With generative AI, for example, giving users a peek into how training data is collected and what that data contains helps users understand (a) that generative AI models are not omniscient and their “knowledge” is limited to the data they’re trained on, and (b) inaccurate outputs are not some catastrophic symptom of an existential flaw in generative AI itself. It’s just a gap in the data, which can be filled.

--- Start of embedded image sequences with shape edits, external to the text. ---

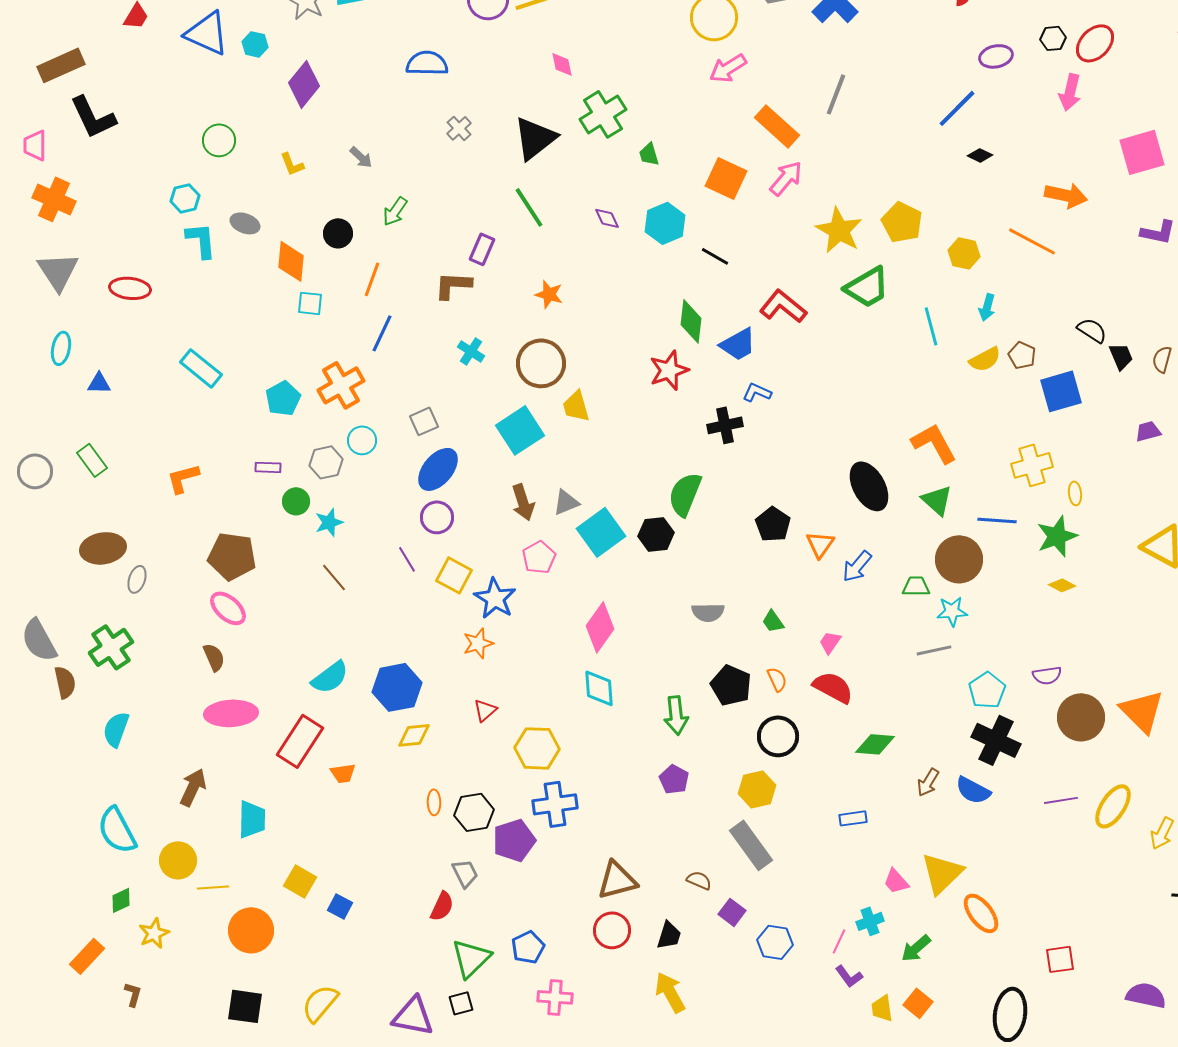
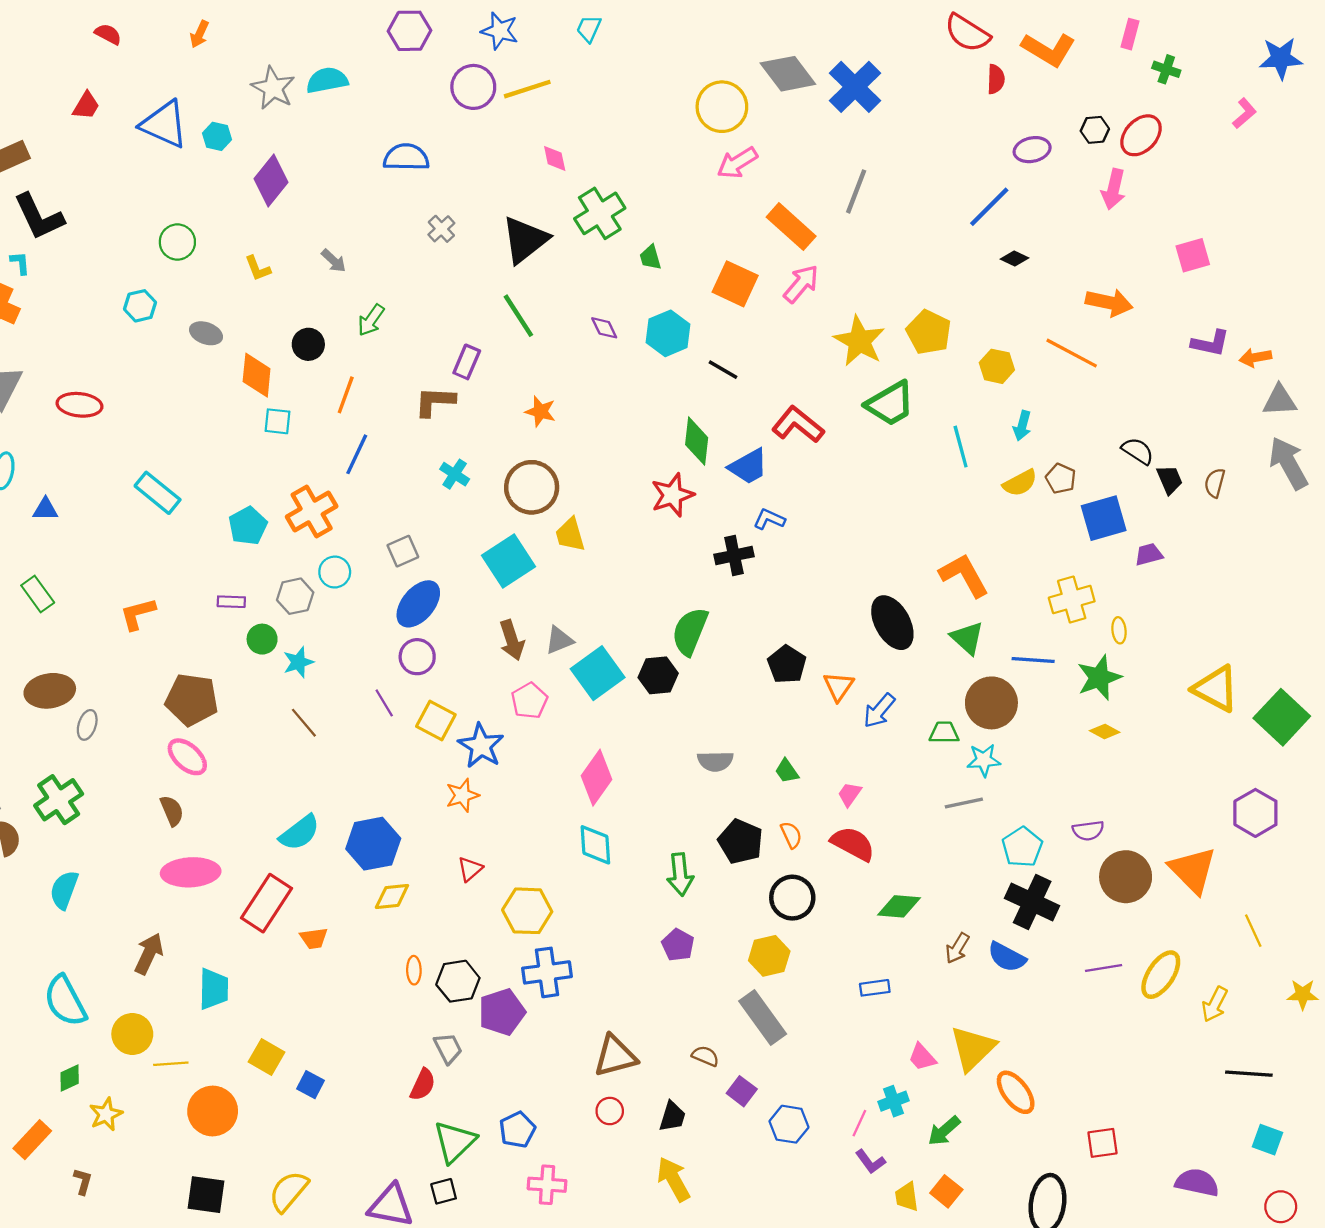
pink square: (1142, 152) -> (1193, 255), size x0.7
cyan L-shape: (201, 240) -> (20, 263), moved, size x0.6
purple trapezoid: (1148, 431) -> (1149, 554), moved
red circle: (612, 930) -> (610, 1111), size x0.7

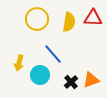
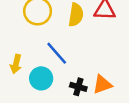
black cross: (71, 82) -> (78, 87), turned -32

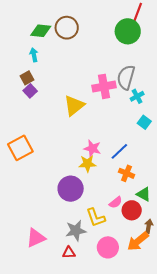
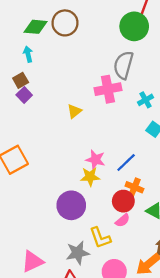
gray semicircle: (126, 77) -> (123, 65), moved
yellow triangle: (74, 106) -> (74, 111), size x0.6
red circle: (132, 210) -> (123, 201), moved

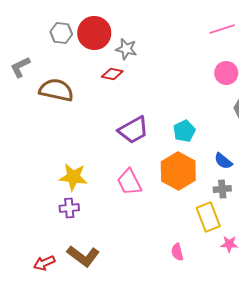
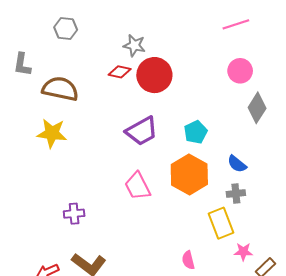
red circle: (94, 33) -> (154, 75), moved
gray L-shape: (20, 67) -> (22, 64), turned -55
yellow star: (73, 177) -> (52, 133), moved

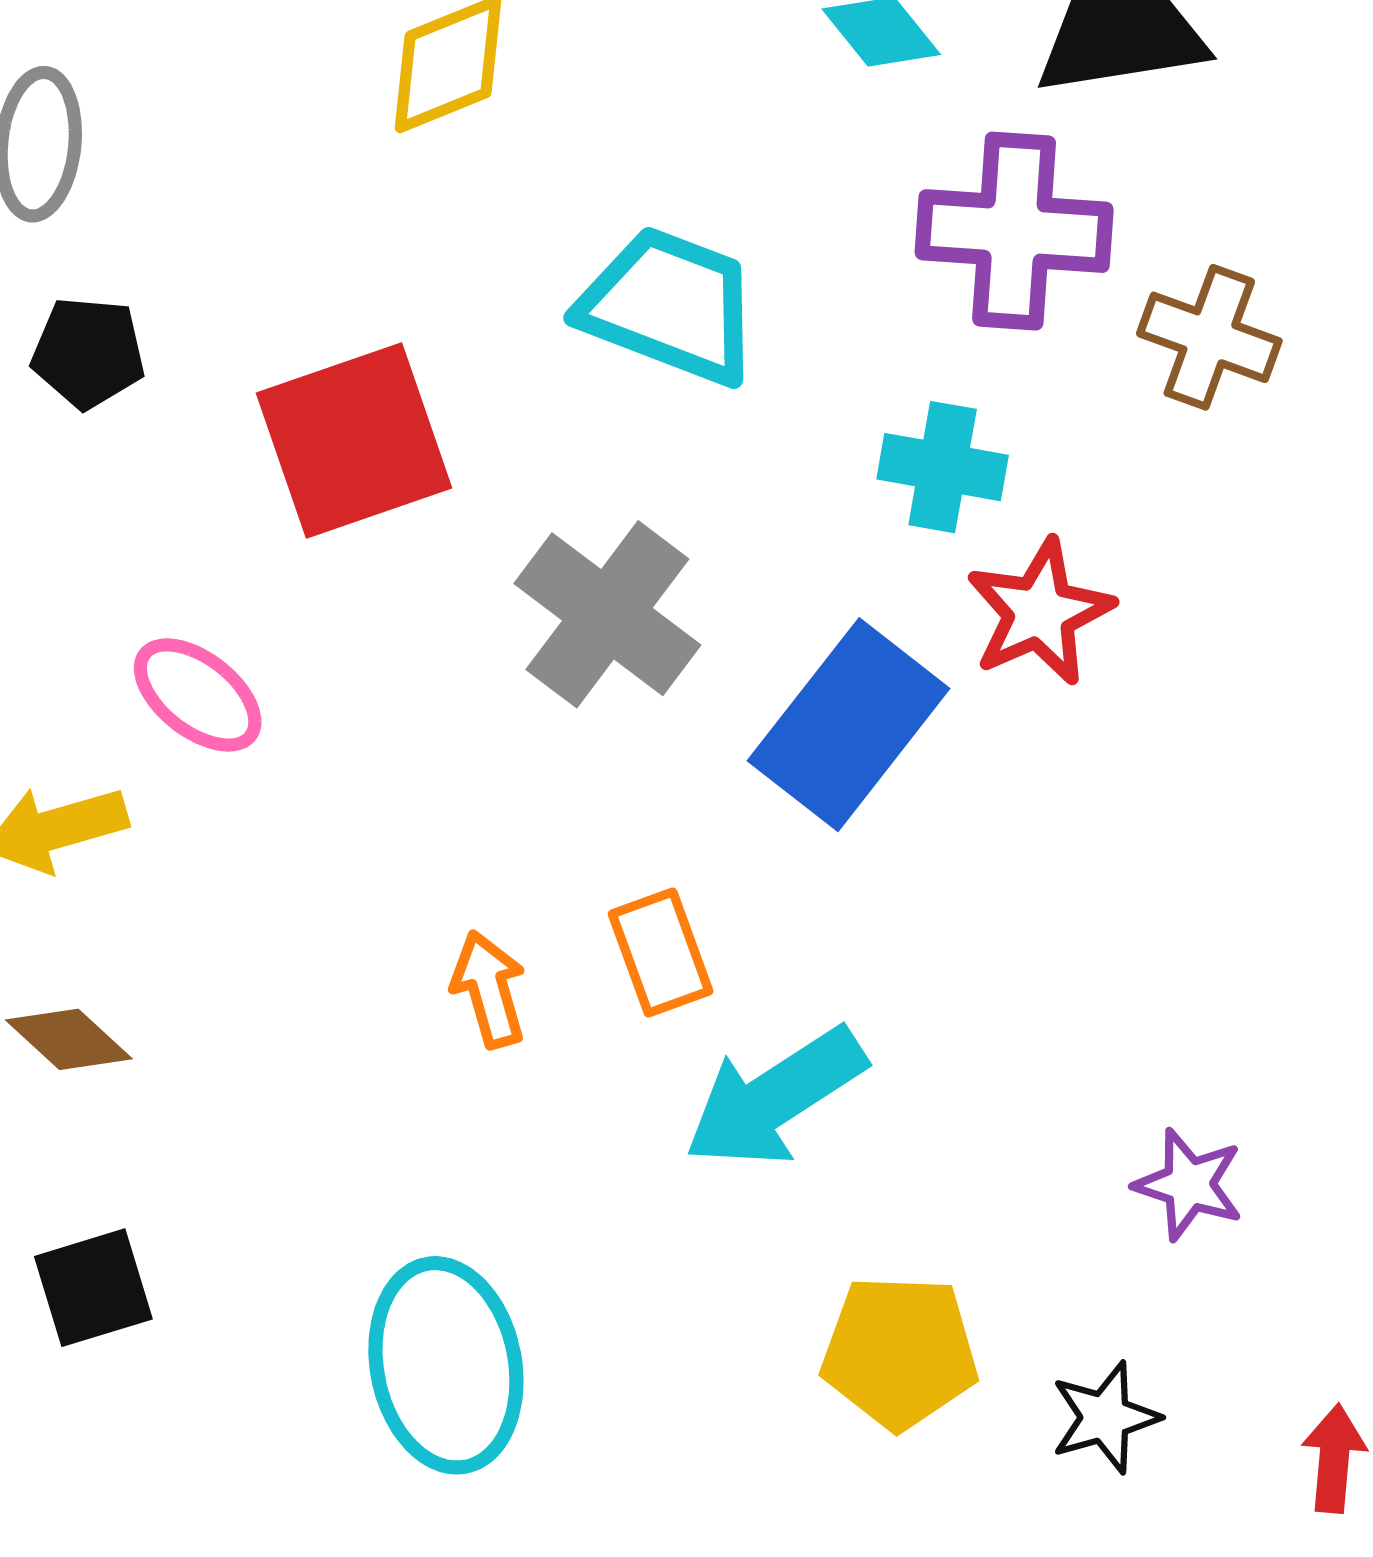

AI companies can harness the demystifying power of XAI in a number of ways. First, they can ensure every human staffer at every point in the MLOps cycle understands the importance of applying the XAI standards and their implications. And as an outgrowth of this culture, leadership should encourage teams to stay up to date with the latest research and developments in XAI.
XAI should also inform data collection and labeling norms. Teams should collect and label data specifically for XAI purposes, which can involve human annotators providing explanations for particular data points. Those charged with collecting data should likewise create thorough documentation on where training data was sourced from as well as how it’s governed.
It’s also important that XAI play a part in corporate messaging. You don’t have to give away all your trade secrets, but clueing users in on the basics of how an AI product works can go a long way towards setting realistic performance expectations. And it might declog some of your customer service email backlog too.
Finally, AI innovators should prioritize – above all else – building better, more usable products. When it comes to developing user understanding, nothing is a substitute for simply using the product and getting more familiar with its inner workings over time. Creating an intuitive user experience will naturally resolve a lot of user questions when it comes to AI’s functionality and potential.
Final thoughts
AI is a human creation, and like any other human creation it can break down. Despite how seemingly miraculous its capabilities are, our expectations for its performance should be in line with what we expect from other human-crafted things. It’s great when they work, but when they don’t, let’s spend less time catastrophizing and more time fixing.